▶ [SOURCE TEXT]:
┏━━

The purpose of regression modeling is to use scatterplots to observe and interpret trends in data. Furthermore, to turn these trends into real life speculations in order to predict and draw conclusions for the future. Because scatterplots are composed of each and every data point, they are an accurate visual representation of patterns that could relate the two variables. For example, if a statistician observes a positive and strong correlation scatterplot, they would have evidence to predict that the relationship between the variables would continue to increase in the theoretical future.

For linear models, a good statistician will look for two factors in the scatterplot: direction and strength. Is it positive or negative? Is it strong or weak? Sometimes, these factors are unclear or ambiguous. Thus, here are the numerical mechanics to aid the visual estimation:

R Value

Once a statistician recognizes linear model, they can compute the correlation coefficient, or the “r value.” This is a numerical value between -1 and 1 that measures the strength and direction of a linear model. The sign of the coefficient determines the direction of the data; a positive coefficient indicates an increasing model, and vise versa. Next, the closer the number is to 1 or -1, the stronger the linear association is. Thus, a “r value” of 0 would indicate an extremely weak linear correlation, almost no correlation at all.

Regression Equation

Also, a statistician can produce a regression equation to estimate the model. Taking into account the strength and direction as the correlation coefficient does, the equation serves as an even more specific prediction for the future in terms of the two given variables.

┗━━

▶ [TASK INSTRUCTIONS]:
1. In the regression modeling text, what range of values can the correlation coefficient take?
2. Copy the part of the regression modeling text from "The purpose of" to "the theoretical future.".
You won't need the lines after this note.

▶ [STORED DATA]:

┏━━

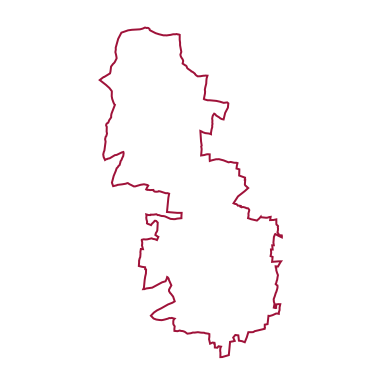 outline of Temozón, Yucatán, Mexico, rotated 268°
{"feature_id": "50627088B86560413355092", "entity_name": "Temozón", "entity_type": "district", "adm_level": 2, "iso_a3": "MEX", "parent_name": "Mexico", "parent_adm1": "Yucatán", "projection": "albers", "projection_center": [-88.068, 20.894], "detail": "fine", "context": "isolated", "style": "outline", "palette": "rose", "viewbox_px": 384, "rotation_deg": 268, "n_neighbors": 0, "source": "geoboundaries", "source_scale": "gbopen_adm2", "svg_char_len": 6032}
<svg xmlns="http://www.w3.org/2000/svg" viewBox="0 0 384 384"><g transform="rotate(268 192 192)"><path d="M41.7,229.5L45.1,228.1L47.6,230.3L47.1,233.3L41.8,233.7L41.2,236.7L40.0,239.5L44.9,241.7L49.9,243.4L49.8,248.0L50.2,249.0L50.7,249.7L52.7,259.7L53.2,259.6L53.7,260.2L55.1,260.0L56.9,260.1L57.3,262.9L65.6,264.1L65.4,265.5L66.1,268.2L67.6,271.8L67.6,273.0L67.2,274.5L69.1,274.7L70.9,275.4L73.6,275.5L76.8,276.3L76.9,274.3L76.7,272.1L75.3,272.1L75.3,271.5L73.8,272.0L73.2,272.0L73.1,271.3L73.6,269.7L77.4,270.6L79.5,270.0L82.1,269.9L85.0,271.1L88.2,272.2L89.3,272.8L92.6,273.9L94.2,274.2L95.6,274.1L95.9,273.5L97.1,272.4L97.9,272.9L100.6,273.7L101.1,274.0L103.8,274.5L105.9,275.0L108.2,274.2L110.8,273.5L113.4,273.5L113.5,273.1L114.8,273.0L114.5,275.3L118.6,277.8L119.6,278.6L119.7,276.5L119.4,269.6L124.3,270.3L125.2,268.3L128.2,269.0L131.8,268.9L131.7,270.6L135.9,270.3L135.9,271.9L138.6,271.6L142.6,272.1L144.2,272.3L146.9,273.5L147.1,273.8L145.2,276.9L143.5,280.2L144.5,280.3L145.5,280.2L145.9,277.1L147.2,277.0L148.8,276.0L150.4,276.5L152.6,276.7L153.9,276.5L154.7,276.8L155.3,276.6L156.5,275.3L157.0,275.2L161.7,275.3L161.2,272.4L161.2,269.1L164.4,269.7L164.2,268.2L163.7,266.5L163.7,265.0L164.4,260.0L164.9,259.9L163.2,258.3L161.2,255.9L162.8,249.9L163.5,248.4L163.9,247.1L166.5,247.7L168.4,247.6L171.8,248.6L172.3,248.5L173.6,247.6L173.8,247.3L173.9,245.8L174.4,245.1L175.1,243.1L175.2,241.7L175.0,241.0L175.7,239.8L176.4,240.1L176.9,237.6L176.8,237.4L178.2,236.2L178.5,235.5L178.5,234.8L179.3,233.1L186.0,237.8L191.0,244.7L194.0,248.3L196.8,245.4L197.7,245.1L202.4,245.6L202.4,245.2L204.5,245.5L206.8,239.7L213.0,240.1L213.9,237.3L217.0,237.8L219.3,238.5L219.6,237.8L219.8,235.0L220.7,231.7L220.4,229.5L222.5,224.7L223.8,220.3L223.9,217.3L222.9,212.6L222.4,210.9L224.6,210.8L229.0,211.0L229.2,209.0L229.1,207.9L228.5,205.4L228.2,202.4L234.0,203.1L235.1,203.1L237.2,202.8L238.0,203.3L242.5,202.8L252.7,202.5L252.0,204.0L251.4,204.8L250.4,207.3L249.8,211.2L249.1,213.0L250.3,213.0L253.7,213.7L256.2,214.5L258.0,214.5L259.4,214.9L260.3,214.7L262.9,214.9L264.6,214.7L266.8,215.2L267.8,215.6L269.5,216.9L268.8,218.0L267.6,218.8L265.7,221.7L264.6,222.9L263.8,224.5L263.4,226.1L269.9,227.9L275.0,230.8L279.3,231.4L280.3,230.3L280.0,226.8L281.3,223.0L282.2,219.5L283.1,212.6L283.1,210.9L284.2,207.5L284.5,207.1L290.0,208.4L292.1,208.6L293.7,208.4L296.0,208.9L299.8,210.0L303.2,210.3L305.1,210.6L307.7,211.5L307.9,209.5L307.8,208.8L307.8,207.3L307.4,204.4L307.4,201.7L308.5,200.2L309.6,199.2L310.1,199.1L311.2,197.8L312.1,196.7L312.5,195.6L313.0,195.3L315.5,192.0L316.1,191.5L317.9,190.9L318.7,190.1L318.8,189.7L320.7,187.1L322.9,187.7L323.8,187.7L325.2,187.1L326.9,186.0L328.4,185.4L329.7,185.2L332.4,186.2L339.1,185.2L341.6,185.3L344.6,185.0L349.5,185.2L349.9,184.3L350.0,183.3L350.4,182.2L350.2,180.7L350.3,178.7L349.8,176.2L349.4,172.3L349.6,168.8L350.8,164.6L352.0,161.2L354.9,156.0L355.3,155.5L356.4,155.2L357.4,154.1L357.6,153.3L357.5,152.3L358.0,150.8L357.0,148.4L356.4,145.7L356.2,137.6L355.8,133.8L353.7,127.0L347.7,123.6L338.9,120.8L336.9,120.8L334.5,120.3L331.7,120.9L329.0,121.3L328.1,121.3L324.6,119.4L323.5,118.5L322.9,117.7L320.2,115.5L315.1,114.7L313.4,114.2L310.0,108.2L310.0,107.8L309.3,106.7L307.1,103.7L302.1,109.7L298.8,113.1L295.7,115.3L295.2,115.4L290.5,115.1L287.8,115.5L284.0,116.7L282.1,117.6L281.8,118.0L273.1,114.3L271.4,113.9L269.4,113.8L266.7,111.8L264.2,110.7L263.7,109.6L263.2,109.2L262.7,108.7L261.4,108.5L260.1,109.1L255.4,108.8L253.4,109.1L250.9,108.3L250.3,107.7L247.9,107.0L245.3,107.4L236.5,105.9L235.2,105.3L232.7,104.6L230.1,104.9L227.0,106.2L227.8,107.5L227.8,108.2L228.2,108.9L228.6,111.0L231.5,116.2L231.7,118.0L234.0,123.2L234.4,124.8L234.2,124.9L232.9,125.0L230.3,124.5L228.5,123.5L226.6,122.7L225.1,121.6L224.3,121.5L221.5,120.6L220.4,119.3L219.4,118.7L218.3,117.5L215.6,116.5L210.8,114.3L204.1,112.3L200.6,113.4L201.3,116.9L201.7,117.7L202.1,122.4L202.6,126.1L203.1,127.6L203.1,128.2L201.9,129.9L201.1,131.5L199.6,134.1L199.6,135.5L201.0,140.9L201.4,144.3L200.5,147.8L199.9,148.5L198.2,147.3L196.2,146.3L195.7,147.3L195.7,148.3L195.4,150.0L195.4,153.4L194.9,153.4L193.8,154.5L193.5,156.1L193.6,158.1L194.0,158.8L193.6,160.5L191.7,165.7L191.7,167.5L191.1,169.1L187.2,168.2L172.9,166.3L171.7,176.2L171.5,180.9L168.4,180.6L166.2,180.5L165.9,176.2L165.5,174.2L165.5,172.8L165.9,169.6L168.5,164.3L168.9,162.9L169.1,160.8L169.6,159.2L170.1,158.1L170.1,157.1L171.0,155.6L170.7,152.7L170.8,149.9L170.4,149.7L170.4,148.9L170.5,147.7L171.2,145.5L169.5,145.7L168.2,145.4L166.5,145.5L163.9,146.1L162.2,145.9L161.6,146.9L161.0,148.5L160.3,149.9L161.7,150.9L163.4,152.8L164.5,153.7L164.6,154.0L164.3,155.2L162.6,156.7L154.9,156.0L153.7,155.5L152.3,154.5L150.3,153.9L148.7,156.1L148.3,156.8L145.2,155.3L146.1,153.4L146.4,151.7L147.1,150.0L146.2,145.4L146.2,143.9L146.4,142.0L146.0,140.2L145.3,140.1L143.5,140.5L141.5,140.4L140.6,140.1L136.6,141.0L136.8,138.9L133.7,138.3L132.4,138.4L128.8,138.0L127.3,137.3L125.1,136.7L123.8,136.7L119.9,136.3L119.0,139.3L118.4,142.5L116.5,142.5L116.4,143.2L116.1,143.4L112.1,143.1L109.2,142.3L105.6,141.6L97.9,140.6L96.6,139.9L96.6,141.1L97.2,143.0L97.8,148.9L102.8,159.0L103.7,162.4L105.9,163.6L107.9,164.2L107.6,164.7L106.3,165.6L105.1,165.8L99.4,168.1L95.9,166.0L95.0,165.6L93.7,165.6L91.6,166.8L91.3,167.2L88.1,169.5L83.3,170.9L82.0,168.5L80.5,164.2L76.9,157.3L74.9,152.9L72.9,149.8L69.8,146.6L66.9,149.2L65.8,151.8L65.2,155.1L65.0,157.2L65.1,158.2L65.5,160.3L66.3,163.6L66.8,164.8L66.7,166.4L66.9,167.5L66.7,167.9L66.0,170.2L65.1,169.3L63.7,168.8L60.8,168.7L59.8,169.1L58.4,170.0L55.8,169.6L53.8,169.6L53.4,172.7L54.0,175.0L53.6,175.9L53.3,178.0L52.6,179.8L50.6,182.4L50.9,185.8L51.5,188.0L51.4,189.8L51.7,193.0L51.1,196.3L50.9,199.2L50.4,200.3L49.8,203.6L49.4,204.4L46.7,204.3L44.3,203.9L39.8,204.8L40.8,207.3L40.5,209.1L39.5,208.9L39.2,209.5L35.8,209.4L35.5,211.9L36.9,213.1L36.4,215.6L35.3,215.0L34.2,214.8L32.4,214.6L30.4,214.8L26.0,214.6L26.0,216.4L27.7,223.1L40.9,224.8L41.4,228.2L41.7,229.5Z" fill="none" stroke="#9f1239" stroke-width="2"/></g></svg>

┗━━

▶ [CORRECT ANSWERS]:
1. It is a value between -1 and 1.

2.
The purpose of regression modeling is to use scatterplots to observe and interpret trends in data. Furthermore, to turn these trends into real life speculations in order to predict and draw conclusions for the future. Because scatterplots are composed of each and every data point, they are an accurate visual representation of patterns that could relate the two variables. For example, if a statistician observes a positive and strong correlation scatterplot, they would have evidence to predict that the relationship between the variables would continue to increase in the theoretical future.